Ça commence par une image choc. L’association Bloom, ONG qui entend préserver les écosystèmes sous-marins, déploie une campagne de publicité qui ne passe pas inaperçue : sous l’eau, alors qu’un bateau pêche au chalut, on assiste à un séisme comparable à une bombe atomique, tant les écosystèmes sous-marins sont détruits au passage des filets, dit en somme l'association Bloom. Une image « inacceptable » selon Fabien Dulon, directeur de la Scapêche et principal visé par cette campagne.

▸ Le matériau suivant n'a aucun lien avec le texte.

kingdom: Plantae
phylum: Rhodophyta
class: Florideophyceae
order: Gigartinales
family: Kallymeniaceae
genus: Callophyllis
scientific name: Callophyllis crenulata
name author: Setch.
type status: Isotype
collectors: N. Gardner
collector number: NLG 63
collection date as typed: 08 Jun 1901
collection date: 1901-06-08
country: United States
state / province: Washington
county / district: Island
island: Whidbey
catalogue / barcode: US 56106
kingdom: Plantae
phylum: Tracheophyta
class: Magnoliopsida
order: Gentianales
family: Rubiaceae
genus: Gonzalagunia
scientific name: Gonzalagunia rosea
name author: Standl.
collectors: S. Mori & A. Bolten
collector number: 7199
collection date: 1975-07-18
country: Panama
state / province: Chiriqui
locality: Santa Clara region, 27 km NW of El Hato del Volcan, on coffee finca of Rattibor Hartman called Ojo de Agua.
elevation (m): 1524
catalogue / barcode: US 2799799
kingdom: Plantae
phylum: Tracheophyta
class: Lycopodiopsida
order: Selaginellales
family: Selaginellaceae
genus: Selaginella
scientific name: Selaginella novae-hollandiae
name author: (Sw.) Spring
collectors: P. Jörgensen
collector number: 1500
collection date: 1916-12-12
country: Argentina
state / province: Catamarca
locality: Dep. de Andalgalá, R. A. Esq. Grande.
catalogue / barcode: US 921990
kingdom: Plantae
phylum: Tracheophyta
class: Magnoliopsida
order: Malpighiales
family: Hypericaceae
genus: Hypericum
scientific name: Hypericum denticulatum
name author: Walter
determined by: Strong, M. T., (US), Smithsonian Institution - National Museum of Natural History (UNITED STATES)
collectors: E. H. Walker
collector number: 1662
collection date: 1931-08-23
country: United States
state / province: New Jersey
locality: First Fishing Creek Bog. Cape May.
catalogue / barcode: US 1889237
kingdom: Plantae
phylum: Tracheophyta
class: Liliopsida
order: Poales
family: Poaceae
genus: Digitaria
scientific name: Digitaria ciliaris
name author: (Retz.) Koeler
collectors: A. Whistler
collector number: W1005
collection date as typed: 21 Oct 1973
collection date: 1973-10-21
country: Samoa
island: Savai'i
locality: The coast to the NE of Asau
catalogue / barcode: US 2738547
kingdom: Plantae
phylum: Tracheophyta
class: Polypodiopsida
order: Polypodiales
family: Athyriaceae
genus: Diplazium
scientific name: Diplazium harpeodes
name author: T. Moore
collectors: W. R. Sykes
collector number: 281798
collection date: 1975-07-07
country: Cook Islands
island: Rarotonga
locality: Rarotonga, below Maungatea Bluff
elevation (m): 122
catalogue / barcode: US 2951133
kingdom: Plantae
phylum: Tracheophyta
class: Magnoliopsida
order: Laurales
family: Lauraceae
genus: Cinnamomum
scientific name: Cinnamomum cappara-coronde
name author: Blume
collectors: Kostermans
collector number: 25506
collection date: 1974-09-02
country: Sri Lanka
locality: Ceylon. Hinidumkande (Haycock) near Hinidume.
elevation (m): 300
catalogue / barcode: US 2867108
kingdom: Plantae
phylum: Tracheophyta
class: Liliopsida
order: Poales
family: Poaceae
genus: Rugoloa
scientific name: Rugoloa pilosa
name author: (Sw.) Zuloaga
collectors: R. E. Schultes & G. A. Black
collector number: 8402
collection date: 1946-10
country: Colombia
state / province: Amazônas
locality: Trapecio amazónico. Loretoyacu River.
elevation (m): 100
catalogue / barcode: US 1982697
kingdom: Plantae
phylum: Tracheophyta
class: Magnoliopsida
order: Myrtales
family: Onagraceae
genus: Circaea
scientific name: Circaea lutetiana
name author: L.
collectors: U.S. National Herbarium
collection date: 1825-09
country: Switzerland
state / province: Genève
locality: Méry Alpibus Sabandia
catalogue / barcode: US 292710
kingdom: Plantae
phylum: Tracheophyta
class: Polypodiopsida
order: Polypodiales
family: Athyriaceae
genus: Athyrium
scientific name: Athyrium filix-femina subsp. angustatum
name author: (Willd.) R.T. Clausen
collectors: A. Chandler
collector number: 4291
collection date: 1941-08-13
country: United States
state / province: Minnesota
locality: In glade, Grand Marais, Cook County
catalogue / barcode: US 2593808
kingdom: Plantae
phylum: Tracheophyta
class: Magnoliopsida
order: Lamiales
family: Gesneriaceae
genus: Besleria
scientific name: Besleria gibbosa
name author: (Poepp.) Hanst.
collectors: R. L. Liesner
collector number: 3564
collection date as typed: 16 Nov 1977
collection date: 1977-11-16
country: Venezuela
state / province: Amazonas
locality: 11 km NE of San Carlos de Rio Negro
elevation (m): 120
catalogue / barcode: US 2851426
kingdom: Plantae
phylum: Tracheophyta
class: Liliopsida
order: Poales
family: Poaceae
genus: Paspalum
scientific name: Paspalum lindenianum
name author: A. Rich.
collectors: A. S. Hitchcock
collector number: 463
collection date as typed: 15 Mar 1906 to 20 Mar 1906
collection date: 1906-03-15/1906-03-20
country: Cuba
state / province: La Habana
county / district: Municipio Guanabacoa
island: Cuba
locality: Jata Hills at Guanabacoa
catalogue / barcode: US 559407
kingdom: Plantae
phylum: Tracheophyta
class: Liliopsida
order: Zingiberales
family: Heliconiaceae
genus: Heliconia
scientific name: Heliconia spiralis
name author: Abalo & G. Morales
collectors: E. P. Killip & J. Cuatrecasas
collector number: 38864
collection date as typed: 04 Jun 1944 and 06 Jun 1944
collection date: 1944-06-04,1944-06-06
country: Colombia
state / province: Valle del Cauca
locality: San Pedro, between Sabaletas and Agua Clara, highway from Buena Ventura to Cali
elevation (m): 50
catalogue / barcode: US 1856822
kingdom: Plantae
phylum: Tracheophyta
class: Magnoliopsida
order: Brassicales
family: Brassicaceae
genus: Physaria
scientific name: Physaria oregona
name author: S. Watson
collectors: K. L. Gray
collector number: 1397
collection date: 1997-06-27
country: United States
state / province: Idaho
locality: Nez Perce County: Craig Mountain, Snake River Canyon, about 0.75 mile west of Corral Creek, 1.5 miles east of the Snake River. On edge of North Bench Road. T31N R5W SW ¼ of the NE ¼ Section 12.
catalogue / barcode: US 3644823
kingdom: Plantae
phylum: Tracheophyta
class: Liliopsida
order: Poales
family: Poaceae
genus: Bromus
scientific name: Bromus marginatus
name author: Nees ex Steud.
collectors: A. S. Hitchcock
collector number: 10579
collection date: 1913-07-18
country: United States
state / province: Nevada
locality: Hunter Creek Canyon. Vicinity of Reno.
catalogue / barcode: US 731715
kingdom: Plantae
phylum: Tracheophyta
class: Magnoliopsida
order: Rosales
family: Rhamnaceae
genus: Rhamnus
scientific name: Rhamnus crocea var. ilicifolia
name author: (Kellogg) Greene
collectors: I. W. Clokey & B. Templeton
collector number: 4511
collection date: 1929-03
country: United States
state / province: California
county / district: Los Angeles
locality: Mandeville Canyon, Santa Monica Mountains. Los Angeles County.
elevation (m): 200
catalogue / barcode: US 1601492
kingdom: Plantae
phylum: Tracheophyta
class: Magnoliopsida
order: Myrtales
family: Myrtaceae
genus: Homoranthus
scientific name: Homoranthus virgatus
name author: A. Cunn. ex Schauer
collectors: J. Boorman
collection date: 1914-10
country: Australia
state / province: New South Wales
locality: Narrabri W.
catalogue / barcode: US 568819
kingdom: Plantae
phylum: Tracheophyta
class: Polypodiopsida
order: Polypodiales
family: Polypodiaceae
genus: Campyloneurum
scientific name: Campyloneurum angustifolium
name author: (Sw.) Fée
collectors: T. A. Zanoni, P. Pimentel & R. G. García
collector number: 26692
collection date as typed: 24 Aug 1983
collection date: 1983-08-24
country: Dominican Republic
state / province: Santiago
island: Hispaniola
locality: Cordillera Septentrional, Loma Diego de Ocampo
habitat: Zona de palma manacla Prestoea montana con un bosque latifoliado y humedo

En même temps, une deuxième vague de communication contre cette pêche est déclenchée avec la BD de Pénélope Bagieu, qui explique de façon pédagogique, voire parfois démago, le drame de cette pêche…

 

La réplique de la Scapêche ne tarde pas. Mais semble insuffisante…Intermarché s’enlise alors en adressant un communiqué nominatif à Claire Nouvian, fondatrice de Bloom. Les autres distributeurs ne tardent pas à s’emparer aussi du sujet : Casino envoie une lettre à Bloom dans laquelle elle stipule qu’elle arrêtera dès 2014 la commercialisation du brosme, du grenadier de roche et du sabre noir. Pour plus de précision, inutile de s’adresser à Casino, qui refuse de communiquer sur ce thème… et renvoie vers Bloom.

Carrefour prend quant à elle la même décision le 10 décembre au matin, soit le jour du vote au Parlement européen. Un timing choisi ? « C’est davantage l’engouement du public pour ce thème que le vote au Parlement qui a dicté notre décision. C’est surtout l’aboutissement de notre politique, car nous avions divisé par 4 nos approvisionnements depuis 2007 sur ces espèces » explique Hervé Gomichon, directeur qualité et développement durable chez Carrefour.